▼

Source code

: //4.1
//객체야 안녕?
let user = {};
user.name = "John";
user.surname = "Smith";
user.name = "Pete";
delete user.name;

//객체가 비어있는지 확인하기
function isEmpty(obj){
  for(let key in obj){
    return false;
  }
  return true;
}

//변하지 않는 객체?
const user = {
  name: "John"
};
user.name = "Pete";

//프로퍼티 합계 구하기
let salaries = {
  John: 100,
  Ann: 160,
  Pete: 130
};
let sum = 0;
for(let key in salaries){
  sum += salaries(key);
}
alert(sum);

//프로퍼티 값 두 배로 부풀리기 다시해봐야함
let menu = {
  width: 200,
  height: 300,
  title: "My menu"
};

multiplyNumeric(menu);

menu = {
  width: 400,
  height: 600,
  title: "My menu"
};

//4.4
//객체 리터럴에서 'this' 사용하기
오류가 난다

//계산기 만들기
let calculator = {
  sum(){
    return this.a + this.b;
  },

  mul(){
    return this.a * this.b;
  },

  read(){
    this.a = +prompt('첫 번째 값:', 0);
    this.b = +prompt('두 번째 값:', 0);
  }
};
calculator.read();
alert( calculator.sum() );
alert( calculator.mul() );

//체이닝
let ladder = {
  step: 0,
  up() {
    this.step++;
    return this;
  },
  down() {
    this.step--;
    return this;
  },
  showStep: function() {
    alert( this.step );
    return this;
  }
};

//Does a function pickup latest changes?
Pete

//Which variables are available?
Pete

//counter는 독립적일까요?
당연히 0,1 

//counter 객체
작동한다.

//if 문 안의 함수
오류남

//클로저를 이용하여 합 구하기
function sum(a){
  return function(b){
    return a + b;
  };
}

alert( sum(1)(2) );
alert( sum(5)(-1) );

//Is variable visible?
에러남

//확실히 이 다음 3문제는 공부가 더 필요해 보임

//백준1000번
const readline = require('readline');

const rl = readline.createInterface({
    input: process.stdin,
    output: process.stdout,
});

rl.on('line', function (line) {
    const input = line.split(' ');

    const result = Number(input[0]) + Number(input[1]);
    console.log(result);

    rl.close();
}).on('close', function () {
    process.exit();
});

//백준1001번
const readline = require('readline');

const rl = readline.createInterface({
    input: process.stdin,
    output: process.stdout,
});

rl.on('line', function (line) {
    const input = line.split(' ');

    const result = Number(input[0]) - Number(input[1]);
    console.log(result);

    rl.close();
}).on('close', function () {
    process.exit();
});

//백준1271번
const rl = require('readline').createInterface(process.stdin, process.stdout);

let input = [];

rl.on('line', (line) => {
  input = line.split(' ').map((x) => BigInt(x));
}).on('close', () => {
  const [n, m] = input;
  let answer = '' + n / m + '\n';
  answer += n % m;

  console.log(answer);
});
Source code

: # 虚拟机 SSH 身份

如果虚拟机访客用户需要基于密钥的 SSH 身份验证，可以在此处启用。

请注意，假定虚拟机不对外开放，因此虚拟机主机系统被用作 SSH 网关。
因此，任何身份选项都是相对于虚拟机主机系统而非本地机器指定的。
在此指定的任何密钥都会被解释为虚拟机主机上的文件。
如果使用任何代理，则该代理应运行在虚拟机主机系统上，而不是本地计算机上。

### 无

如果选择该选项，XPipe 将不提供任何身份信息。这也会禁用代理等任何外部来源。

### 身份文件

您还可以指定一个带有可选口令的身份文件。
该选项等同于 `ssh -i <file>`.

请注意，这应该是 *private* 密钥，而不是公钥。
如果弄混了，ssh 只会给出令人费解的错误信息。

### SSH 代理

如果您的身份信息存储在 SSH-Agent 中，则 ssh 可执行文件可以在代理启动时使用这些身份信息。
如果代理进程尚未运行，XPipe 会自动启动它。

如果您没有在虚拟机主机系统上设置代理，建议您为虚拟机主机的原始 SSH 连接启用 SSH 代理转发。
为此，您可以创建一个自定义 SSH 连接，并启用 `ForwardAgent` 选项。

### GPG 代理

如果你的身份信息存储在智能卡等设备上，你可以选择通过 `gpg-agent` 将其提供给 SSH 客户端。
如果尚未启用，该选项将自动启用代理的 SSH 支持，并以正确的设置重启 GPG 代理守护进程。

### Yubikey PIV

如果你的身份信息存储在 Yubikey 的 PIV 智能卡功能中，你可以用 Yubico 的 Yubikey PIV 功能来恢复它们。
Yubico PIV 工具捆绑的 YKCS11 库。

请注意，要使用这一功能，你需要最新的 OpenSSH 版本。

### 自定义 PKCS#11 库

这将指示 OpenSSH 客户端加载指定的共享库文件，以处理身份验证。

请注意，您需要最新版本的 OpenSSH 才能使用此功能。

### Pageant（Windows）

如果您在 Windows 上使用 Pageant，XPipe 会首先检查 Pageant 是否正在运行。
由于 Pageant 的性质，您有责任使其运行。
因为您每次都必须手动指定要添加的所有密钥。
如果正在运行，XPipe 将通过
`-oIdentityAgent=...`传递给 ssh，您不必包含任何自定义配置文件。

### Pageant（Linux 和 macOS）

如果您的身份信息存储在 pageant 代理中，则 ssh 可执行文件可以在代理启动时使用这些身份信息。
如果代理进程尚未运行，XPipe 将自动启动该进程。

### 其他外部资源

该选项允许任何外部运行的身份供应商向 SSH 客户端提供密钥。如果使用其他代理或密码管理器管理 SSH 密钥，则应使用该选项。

▲

DESCRIPTION OF THE TASK:
An exact copy of the listing above is all the answer should hold.

YOUR RESPONSE:
Source code

: //4.1
//객체야 안녕?
let user = {};
user.name = "John";
user.surname = "Smith";
user.name = "Pete";
delete user.name;

//객체가 비어있는지 확인하기
function isEmpty(obj){
  for(let key in obj){
    return false;
  }
  return true;
}

//변하지 않는 객체?
const user = {
  name: "John"
};
user.name = "Pete";

//프로퍼티 합계 구하기
let salaries = {
  John: 100,
  Ann: 160,
  Pete: 130
};
let sum = 0;
for(let key in salaries){
  sum += salaries(key);
}
alert(sum);

//프로퍼티 값 두 배로 부풀리기 다시해봐야함
let menu = {
  width: 200,
  height: 300,
  title: "My menu"
};

multiplyNumeric(menu);

menu = {
  width: 400,
  height: 600,
  title: "My menu"
};

//4.4
//객체 리터럴에서 'this' 사용하기
오류가 난다

//계산기 만들기
let calculator = {
  sum(){
    return this.a + this.b;
  },

  mul(){
    return this.a * this.b;
  },

  read(){
    this.a = +prompt('첫 번째 값:', 0);
    this.b = +prompt('두 번째 값:', 0);
  }
};
calculator.read();
alert( calculator.sum() );
alert( calculator.mul() );

//체이닝
let ladder = {
  step: 0,
  up() {
    this.step++;
    return this;
  },
  down() {
    this.step--;
    return this;
  },
  showStep: function() {
    alert( this.step );
    return this;
  }
};

//Does a function pickup latest changes?
Pete

//Which variables are available?
Pete

//counter는 독립적일까요?
당연히 0,1 

//counter 객체
작동한다.

//if 문 안의 함수
오류남

//클로저를 이용하여 합 구하기
function sum(a){
  return function(b){
    return a + b;
  };
}

alert( sum(1)(2) );
alert( sum(5)(-1) );

//Is variable visible?
에러남

//확실히 이 다음 3문제는 공부가 더 필요해 보임

//백준1000번
const readline = require('readline');

const rl = readline.createInterface({
    input: process.stdin,
    output: process.stdout,
});

rl.on('line', function (line) {
    const input = line.split(' ');

    const result = Number(input[0]) + Number(input[1]);
    console.log(result);

    rl.close();
}).on('close', function () {
    process.exit();
});

//백준1001번
const readline = require('readline');

const rl = readline.createInterface({
    input: process.stdin,
    output: process.stdout,
});

rl.on('line', function (line) {
    const input = line.split(' ');

    const result = Number(input[0]) - Number(input[1]);
    console.log(result);

    rl.close();
}).on('close', function () {
    process.exit();
});

//백준1271번
const rl = require('readline').createInterface(process.stdin, process.stdout);

let input = [];

rl.on('line', (line) => {
  input = line.split(' ').map((x) => BigInt(x));
}).on('close', () => {
  const [n, m] = input;
  let answer = '' + n / m + '\n';
  answer += n % m;

  console.log(answer);
});
Source code

: # 虚拟机 SSH 身份

如果虚拟机访客用户需要基于密钥的 SSH 身份验证，可以在此处启用。

请注意，假定虚拟机不对外开放，因此虚拟机主机系统被用作 SSH 网关。
因此，任何身份选项都是相对于虚拟机主机系统而非本地机器指定的。
在此指定的任何密钥都会被解释为虚拟机主机上的文件。
如果使用任何代理，则该代理应运行在虚拟机主机系统上，而不是本地计算机上。

### 无

如果选择该选项，XPipe 将不提供任何身份信息。这也会禁用代理等任何外部来源。

### 身份文件

您还可以指定一个带有可选口令的身份文件。
该选项等同于 `ssh -i <file>`.

请注意，这应该是 *private* 密钥，而不是公钥。
如果弄混了，ssh 只会给出令人费解的错误信息。

### SSH 代理

如果您的身份信息存储在 SSH-Agent 中，则 ssh 可执行文件可以在代理启动时使用这些身份信息。
如果代理进程尚未运行，XPipe 会自动启动它。

如果您没有在虚拟机主机系统上设置代理，建议您为虚拟机主机的原始 SSH 连接启用 SSH 代理转发。
为此，您可以创建一个自定义 SSH 连接，并启用 `ForwardAgent` 选项。

### GPG 代理

如果你的身份信息存储在智能卡等设备上，你可以选择通过 `gpg-agent` 将其提供给 SSH 客户端。
如果尚未启用，该选项将自动启用代理的 SSH 支持，并以正确的设置重启 GPG 代理守护进程。

### Yubikey PIV

如果你的身份信息存储在 Yubikey 的 PIV 智能卡功能中，你可以用 Yubico 的 Yubikey PIV 功能来恢复它们。
Yubico PIV 工具捆绑的 YKCS11 库。

请注意，要使用这一功能，你需要最新的 OpenSSH 版本。

### 自定义 PKCS#11 库

这将指示 OpenSSH 客户端加载指定的共享库文件，以处理身份验证。

请注意，您需要最新版本的 OpenSSH 才能使用此功能。

### Pageant（Windows）

如果您在 Windows 上使用 Pageant，XPipe 会首先检查 Pageant 是否正在运行。
由于 Pageant 的性质，您有责任使其运行。
因为您每次都必须手动指定要添加的所有密钥。
如果正在运行，XPipe 将通过
`-oIdentityAgent=...`传递给 ssh，您不必包含任何自定义配置文件。

### Pageant（Linux 和 macOS）

如果您的身份信息存储在 pageant 代理中，则 ssh 可执行文件可以在代理启动时使用这些身份信息。
如果代理进程尚未运行，XPipe 将自动启动该进程。

### 其他外部资源

该选项允许任何外部运行的身份供应商向 SSH 客户端提供密钥。如果使用其他代理或密码管理器管理 SSH 密钥，则应使用该选项。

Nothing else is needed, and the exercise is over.